[Provided data Boundary: Start]

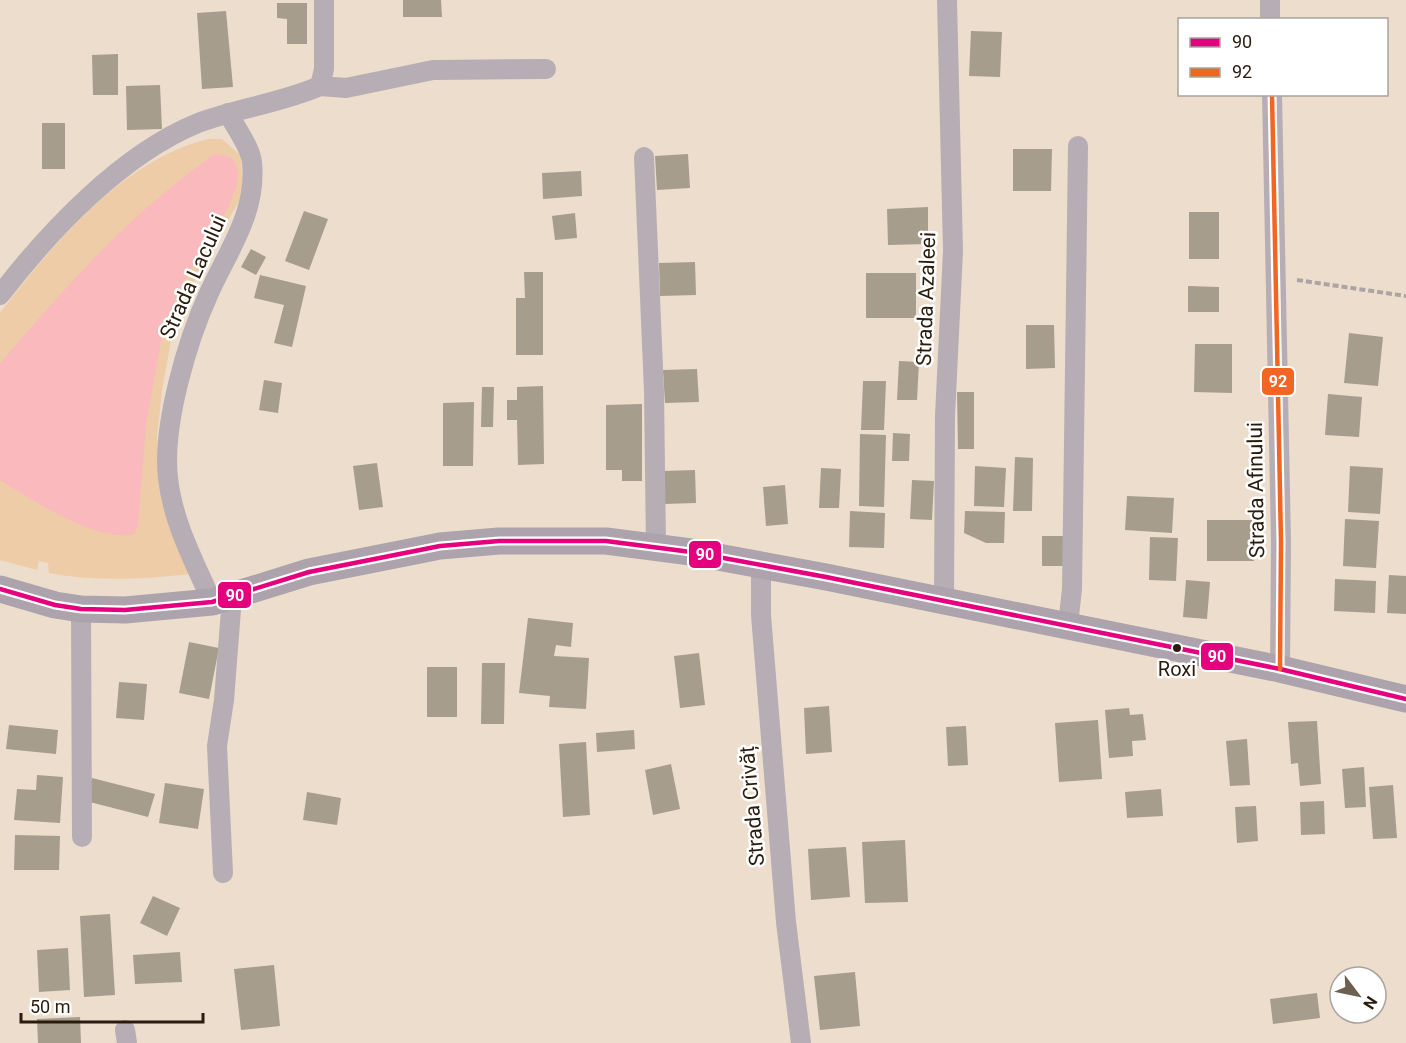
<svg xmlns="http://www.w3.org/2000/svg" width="1406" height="1043" viewBox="0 0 1406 1043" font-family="Roboto,sans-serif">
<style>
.green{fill:#eecca7}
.water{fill:#fab9bd}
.building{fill:#a79d8d}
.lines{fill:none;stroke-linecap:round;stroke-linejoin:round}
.path{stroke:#aca3a3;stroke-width:4;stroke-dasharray:6 3;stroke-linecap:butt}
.minor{stroke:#b6aeb4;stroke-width:20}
.secondary{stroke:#aca3ac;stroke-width:27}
.bus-1-casing{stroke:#fff;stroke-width:9}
.bus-2-casing{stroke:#fff;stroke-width:9}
.bus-1{stroke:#e5007d;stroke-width:4.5}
.bus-2{stroke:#f26522;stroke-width:4.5}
.bus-dot{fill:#291c0d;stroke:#fff;stroke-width:2}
.labels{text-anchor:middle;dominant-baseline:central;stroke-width:5;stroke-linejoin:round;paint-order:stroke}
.bus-label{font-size:20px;fill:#291c0d;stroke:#fff}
.street-label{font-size:21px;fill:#291c0d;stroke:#fff}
.line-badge{stroke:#fff;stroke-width:2}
.badge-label{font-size:16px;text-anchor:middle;font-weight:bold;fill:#fff}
</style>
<rect width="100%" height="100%" fill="#edddcc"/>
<path class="green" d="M209,139H222L241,156L243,194L196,276L174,323L162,391L157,437L161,481L192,574C144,579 97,582 49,573L48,563L39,561L37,570L0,560V313C51,246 124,158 209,139Z"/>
<path class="water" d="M219,154L232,158L238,170L237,184L229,206L186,277L164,325L146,424L138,525L134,534C99,544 30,499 0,480V364C64,288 131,213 212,156Z"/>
<path class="building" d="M403,0H441L442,17H403Z
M277,3H307V44H287V19L277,18Z
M226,11L233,87L202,89L197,13Z
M971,31L1002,32L1000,77L969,76Z
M118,54V95H93L92,55Z
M160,85L162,129L127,130L126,86Z
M42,123H65V169H42Z
M1013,149H1052L1051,191H1013Z
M688,154L690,188L657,190L655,156Z
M581,171L582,196L543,199L542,173Z
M928,207V244L888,245L887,209Z
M304,211L328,219L309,270L285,261Z
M1189,212H1219V259H1189Z
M575,213L577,238L555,240L552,216Z
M251,249L266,257L256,275L241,267Z
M695,262L696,295L660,296L659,263Z
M524,272H543V355H516V298H525Z
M866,273H916V318H866Z
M260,275L306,286L292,347L274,343L284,305L254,298Z
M1188,286L1219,287V312H1188Z
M1026,325H1054L1055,368L1026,369Z
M1349,333L1383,337L1378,386L1344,383Z
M1195,344H1232V393L1194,392Z
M899,361L919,362L917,400H897Z
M697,369L699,402L665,403L663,370Z
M264,380L282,383L278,413L259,410Z
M863,381H886L884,430H861Z
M543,386L544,464L518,465L517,420H507V400H517V387Z
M482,387H494L493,427H481Z
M957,392H974V449H958Z
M1328,394L1362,397L1359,437L1325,435Z
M474,402L473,466H443V403Z
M642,404V481H622V470H606V405Z
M893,433L910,434L909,461H892Z
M860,434L886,435L884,507L859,506Z
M1015,457L1033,458L1032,511H1013Z
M377,463L383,507L359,510L353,466Z
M975,466L1006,468L1004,507L974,506Z
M1350,466L1383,468L1380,514L1348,512Z
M821,468L841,469L839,508H819Z
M695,470L696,503L664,504L663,471Z
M912,480L934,481L932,520L910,519Z
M785,485L788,524L766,526L763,487Z
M1127,496L1174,498L1172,533L1125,530Z
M850,511L885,513L884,548L849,547Z
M965,511L1005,512L1004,543H986L964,533Z
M1345,519L1379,521L1376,568L1343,566Z
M1207,520H1254V561H1207Z
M1042,536H1063V566H1042Z
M1150,537L1178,538L1176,581L1149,580Z
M1389,575L1406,576V614L1387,613Z
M1335,579L1376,581L1375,613L1334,611Z
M1186,580L1210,582L1207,619L1183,617Z
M528,618L573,623L571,647L556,645L554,656L589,658L586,709L549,707L550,696L519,693Z
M189,642L219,648L209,699L179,693Z
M699,653L705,705L680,708L674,656Z
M482,663H505L504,724H481Z
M427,667H457V717H427Z
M119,682L147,684L144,720L116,718Z
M829,706L832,752L806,754L804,708Z
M1129,708L1130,715L1143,714L1146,740L1132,741L1133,756L1109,758L1105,710Z
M1098,720L1102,779L1059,782L1055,723Z
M1317,721L1321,784L1300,786L1298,763L1291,764L1288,722Z
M9,725L58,730L56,754L6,749Z
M966,726L968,765L948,766L946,727Z
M634,730L635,749L597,752L596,733Z
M1247,739L1250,785L1230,786L1226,741Z
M586,742L590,815L563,817L559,744Z
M671,764L680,809L653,815L645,770Z
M1364,767L1366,807L1345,808L1342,769Z
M37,775L63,777L60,823L14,820L17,789L36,790Z
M92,778L155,794L148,817L86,801Z
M165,783L204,789L198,829L159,823Z
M1393,785L1397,838L1373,839L1369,787Z
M1161,789L1163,816L1127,818L1125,792Z
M307,792L341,798L337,825L303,820Z
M1324,801L1325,834L1301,835L1300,802Z
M1256,806L1258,841L1237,843L1235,807Z
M15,835L60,836L59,870H14Z
M905,840L908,902L865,903L862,842Z
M846,847L850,897L811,900L808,849Z
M153,896L180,908L167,936L140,923Z
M110,914L115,995L84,997L80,916Z
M68,948L70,990L39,992L37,950Z
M180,952L182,982L135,984L133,955Z
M274,965L280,1026L241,1030L234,969Z
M855,972L860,1026L820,1030L814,976Z
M1317,993L1320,1018L1273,1024L1270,999Z
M80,1017L81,1043H38L37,1019Z"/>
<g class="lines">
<path class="path" d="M1297,280L1406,296"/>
<path class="minor" d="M1270,0V20
M320,86L346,88L433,70L546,69
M1272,94L1281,542L1280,669
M644,157L654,391L656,547
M0,295C50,230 122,154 198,123C238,108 281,103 320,86L324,69V0
M761,564V615L786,922L801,1043
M944,600L945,416L953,251L947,0
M212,602C194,561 173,523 168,478C162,426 187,341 209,293C229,249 257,212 252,162C250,146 235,127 228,113
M81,609L82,837
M1068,625L1072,589L1078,146
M223,873L217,746L224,700L232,597
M125,1030L127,1043"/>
<path class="secondary" d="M0,589L55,605L81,609L125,610L212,602L309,572L440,546L499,541H606L691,552L826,577L1280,669L1406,699"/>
<defs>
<path id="bus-1" d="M0,589L55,605L81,609L125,610L212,602L309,572L440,546L499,541H606L691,552L826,577L1280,669L1406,699"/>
<path id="bus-2" d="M1272,94L1281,542L1280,669"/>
</defs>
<use href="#bus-1" class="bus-1-casing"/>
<use href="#bus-2" class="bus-2-casing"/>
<use href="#bus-1" class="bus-1"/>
<use href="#bus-2" class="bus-2"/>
</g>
<circle class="bus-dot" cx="1177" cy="648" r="5"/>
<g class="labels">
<g class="bus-label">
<text x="1177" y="669">Roxi</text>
</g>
<g class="street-label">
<text transform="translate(193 277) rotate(-66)">Strada Lacului</text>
<text transform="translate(926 299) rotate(-88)">Strada Azaleei</text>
<text transform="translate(1256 490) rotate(-91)">Strada Afinului</text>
<text transform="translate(752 806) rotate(-95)">Strada Crivăț</text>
</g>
</g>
<g class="line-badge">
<rect x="1261" y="367" width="34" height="29" rx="6" fill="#f26522"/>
<rect x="688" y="540" width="34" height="29" rx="6" fill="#e5007d"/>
<rect x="217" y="581" width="35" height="28" rx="6" fill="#e5007d"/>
<rect x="1200" y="642" width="34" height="29" rx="6" fill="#e5007d"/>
</g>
<g class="badge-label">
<text x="1278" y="387">92</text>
<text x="705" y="560">90</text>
<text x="235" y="601">90</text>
<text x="1217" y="662">90</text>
</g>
<rect x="1178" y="18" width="210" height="78" fill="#ffffff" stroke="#a9a49e" stroke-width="1.5"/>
<rect x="1190" y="38" width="30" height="9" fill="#e5007d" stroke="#a9a49e" stroke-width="1.5"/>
<text x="1232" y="48" font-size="18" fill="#291c0d">90</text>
<rect x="1190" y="68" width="30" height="9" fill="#f26522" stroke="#a9a49e" stroke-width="1.5"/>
<text x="1232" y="78" font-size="18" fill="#291c0d">92</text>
<g transform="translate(1358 995) rotate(122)"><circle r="28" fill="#ffffff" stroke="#a9a49e" stroke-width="1.5"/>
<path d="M0-4.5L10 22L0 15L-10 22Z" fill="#6e6050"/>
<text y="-9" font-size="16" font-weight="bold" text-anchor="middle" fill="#291c0d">N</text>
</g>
<path d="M21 1013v9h182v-9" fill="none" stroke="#291c0d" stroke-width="3"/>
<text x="30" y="1013" font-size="18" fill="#291c0d" stroke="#ffffff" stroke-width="4.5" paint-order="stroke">50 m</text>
</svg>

[Provided data Boundary: End]

▸ Work to complete
Working from the data above, extract solely the lines from the one containing "M226,11L233,87L202,89L197,13Z" through the one containing "M829,706L832,752L806,754L804,708Z", exactly as they appear, both included.

▸ Task response
M226,11L233,87L202,89L197,13Z
M971,31L1002,32L1000,77L969,76Z
M118,54V95H93L92,55Z
M160,85L162,129L127,130L126,86Z
M42,123H65V169H42Z
M1013,149H1052L1051,191H1013Z
M688,154L690,188L657,190L655,156Z
M581,171L582,196L543,199L542,173Z
M928,207V244L888,245L887,209Z
M304,211L328,219L309,270L285,261Z
M1189,212H1219V259H1189Z
M575,213L577,238L555,240L552,216Z
M251,249L266,257L256,275L241,267Z
M695,262L696,295L660,296L659,263Z
M524,272H543V355H516V298H525Z
M866,273H916V318H866Z
M260,275L306,286L292,347L274,343L284,305L254,298Z
M1188,286L1219,287V312H1188Z
M1026,325H1054L1055,368L1026,369Z
M1349,333L1383,337L1378,386L1344,383Z
M1195,344H1232V393L1194,392Z
M899,361L919,362L917,400H897Z
M697,369L699,402L665,403L663,370Z
M264,380L282,383L278,413L259,410Z
M863,381H886L884,430H861Z
M543,386L544,464L518,465L517,420H507V400H517V387Z
M482,387H494L493,427H481Z
M957,392H974V449H958Z
M1328,394L1362,397L1359,437L1325,435Z
M474,402L473,466H443V403Z
M642,404V481H622V470H606V405Z
M893,433L910,434L909,461H892Z
M860,434L886,435L884,507L859,506Z
M1015,457L1033,458L1032,511H1013Z
M377,463L383,507L359,510L353,466Z
M975,466L1006,468L1004,507L974,506Z
M1350,466L1383,468L1380,514L1348,512Z
M821,468L841,469L839,508H819Z
M695,470L696,503L664,504L663,471Z
M912,480L934,481L932,520L910,519Z
M785,485L788,524L766,526L763,487Z
M1127,496L1174,498L1172,533L1125,530Z
M850,511L885,513L884,548L849,547Z
M965,511L1005,512L1004,543H986L964,533Z
M1345,519L1379,521L1376,568L1343,566Z
M1207,520H1254V561H1207Z
M1042,536H1063V566H1042Z
M1150,537L1178,538L1176,581L1149,580Z
M1389,575L1406,576V614L1387,613Z
M1335,579L1376,581L1375,613L1334,611Z
M1186,580L1210,582L1207,619L1183,617Z
M528,618L573,623L571,647L556,645L554,656L589,658L586,709L549,707L550,696L519,693Z
M189,642L219,648L209,699L179,693Z
M699,653L705,705L680,708L674,656Z
M482,663H505L504,724H481Z
M427,667H457V717H427Z
M119,682L147,684L144,720L116,718Z
M829,706L832,752L806,754L804,708Z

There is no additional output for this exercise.